Even as a small business there is no option than to research it and present it to new employees correctly to safeguard yourself in this litigation crazy world.

Ignorance of the law is no defence


In the US, employment laws vary by state (with the exception of federal stuff like ADA, discrimination, etc). In Texas, we are able to terminate without cause. You still wanna cover your butt. But you don’t have to go through any formal procedure. You can terminate just because you don’t like the shoes they wear.

However, that would be poor management. I really believe in GE’s: “Hire for attitude, train for skill”. So it will be made plain that they were hired because we like their attitude and for the first few weeks, the goal is to see how they fit in with the culture and whether they enjoy the work. Getting great performance from an employee depends of them being intrinsically motivated. So over the first few weeks, the manager must make time to get the new employee to confide in their experiences and thoughts. And should it not be a good fit, the employee must also feel that leaving is the best decision and have no hard feelings. Employees are also customers.

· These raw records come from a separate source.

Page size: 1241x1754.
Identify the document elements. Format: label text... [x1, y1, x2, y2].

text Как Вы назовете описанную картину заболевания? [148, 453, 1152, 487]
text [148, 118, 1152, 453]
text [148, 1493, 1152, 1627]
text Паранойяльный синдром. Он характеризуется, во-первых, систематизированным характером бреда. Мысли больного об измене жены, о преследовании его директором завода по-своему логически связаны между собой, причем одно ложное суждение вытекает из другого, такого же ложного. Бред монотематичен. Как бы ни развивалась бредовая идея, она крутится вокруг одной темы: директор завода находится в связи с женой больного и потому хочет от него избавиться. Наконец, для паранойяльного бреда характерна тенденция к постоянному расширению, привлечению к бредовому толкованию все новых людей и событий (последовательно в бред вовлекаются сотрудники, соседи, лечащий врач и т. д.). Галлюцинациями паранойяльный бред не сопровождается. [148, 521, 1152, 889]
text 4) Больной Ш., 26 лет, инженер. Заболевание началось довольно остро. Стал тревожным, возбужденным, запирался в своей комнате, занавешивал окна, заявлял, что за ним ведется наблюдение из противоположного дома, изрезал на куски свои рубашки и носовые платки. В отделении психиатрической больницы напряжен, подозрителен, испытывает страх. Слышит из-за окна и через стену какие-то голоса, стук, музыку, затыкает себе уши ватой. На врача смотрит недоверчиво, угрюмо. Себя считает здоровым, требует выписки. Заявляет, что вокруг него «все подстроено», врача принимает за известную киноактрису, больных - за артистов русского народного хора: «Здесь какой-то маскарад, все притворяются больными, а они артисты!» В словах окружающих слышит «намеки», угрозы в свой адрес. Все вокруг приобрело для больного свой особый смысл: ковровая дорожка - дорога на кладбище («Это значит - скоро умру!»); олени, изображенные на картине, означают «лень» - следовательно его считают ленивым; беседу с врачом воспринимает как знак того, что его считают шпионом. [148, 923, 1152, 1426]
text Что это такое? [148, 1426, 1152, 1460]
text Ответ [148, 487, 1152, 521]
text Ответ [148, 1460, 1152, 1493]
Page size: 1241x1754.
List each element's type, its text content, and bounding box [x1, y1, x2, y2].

Dewar’s advice is right on here. Cover your butt with an 'at will employment agreement[/url]’. A quick google brought up [url=]this pdf example. Short and sweet and it does the trick.

The biggest challenges you will run into operating a restaurant will not come from the guys you fire though. It comes from the ones you don’t fire. All of this type of stuff deserves about 8 minutes of time during NEO. You will serve yourself and your long term needs far more effectively by honing and developing your crew training skills and concentrating on team management.

Very very true. NEO should not focus on all the rules. You should have a minimal set because you cannot make a rule for every situation nor would you want to. Focus on building a culture of teamwork so that they manage themselves. Less turnover. Greater employee satisfaction. Pride of quality. All comes from developing people, not rules. CYA but don’t focus on it.